The next evolution was to address scalability, flexibility and stability of the infrastructure. Although they were running dozens of physical hardware devices, including F5 VIPRIONS, the majority of applications were flowing through just two: one for external traffic from the Internet and another for internal traffic.
That resulted in large group sizes, which represented a bigger risk to the organization in the event of a failure. “If one of those devices went down, it essentially impacted every product and every customer,” says Todd.
At the same time, CSG’s applications were starting to move into the company’s private cloud as well as the public clouds, but the system had limited ability in terms of expanding into those environments—and it didn’t allow for migration to AWS.
Virtualization was instrumental in tackling these issues as well. Having infrastructure-as-code in iApps provided the flexibility to reduce the overall failure group size, and thereby establish more application-specific load balancing. It also opened the door to ultimately evolve into the public cloud when needed.
“We had an outage recently and it impacted one product,” Morrison says. “A little over a year ago it would have affected all the products. With more instances broken out into smaller groups, we also have the ability to fail over if we need to, and that blast radius is very small. So the investment in stability has already resulted in some good news for our internal and external customers.”
CSG gained further operational flexibility and cost savings by moving from F5 BIG-IP Virtual Editions to a new F5 enterprise licensing agreement (ELA). Formerly the group functioned primarily within one datacenter at the company’s Omaha headquarters. Their disaster recovery solution consisted of simply standing up its services in a third-party data center if events necessitated it.
When the team built out a second data center a couple years ago, they were positioned to explore high availability across those data centers, but their former licensing agreement and physical hardware limited their options. With fixed hardware, the company faced challenges with scalability, availability, and the ability to expand into public cloud.
“Moving to an F5 enterprise license agreement and the virtual solution gave us the freedom to stand up what we want, when we want and add that second data center,” says Todd. “And it’s given us the freedom to explore and be very responsive to our internal customers’ needs.”
Today the team has more flexibility to evolve and achieve high availability for various services.
Having modernized their environment, CSG’s Operations Engineering team now has room to plan for the future.

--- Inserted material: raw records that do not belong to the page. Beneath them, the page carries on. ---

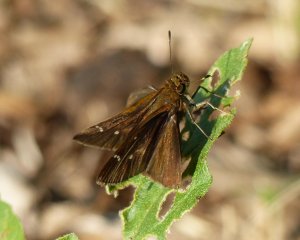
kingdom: Animalia
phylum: Arthropoda
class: Insecta
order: Lepidoptera
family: Hesperiidae
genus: Lerema
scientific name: Lerema accius
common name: Clouded Skipper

The team wants to tap further into F5 capabilities for security, put together reference architectures for using BIG-IP and Amazon Web Services (AWS), and bring in new capabilities with NGINX. And with an ELA, the company has been able to shift existing budget to new architectures and feature sets.
Morrison is also working with CSG’s product owners on a new roadmap to build on what they’ve accomplished so far, improving system monitoring and alerting, adding new monitors, and developing a center of excellence model for application delivery.
From a big-picture standpoint, she says, it's a nice place to be. At this point the team has realized almost every project from its original five-year vision. With the partnerships, self-service functionality and configurations they’ve built, all that’s left is to hand over more ownership of apps to the app teams themselves.
“For the first time we're saying, what do we do next?” she says. “We've made so much progress that we’re no longer digging ourselves out. Now it’s a matter of being proactive and building on the solid foundation we’ve established.”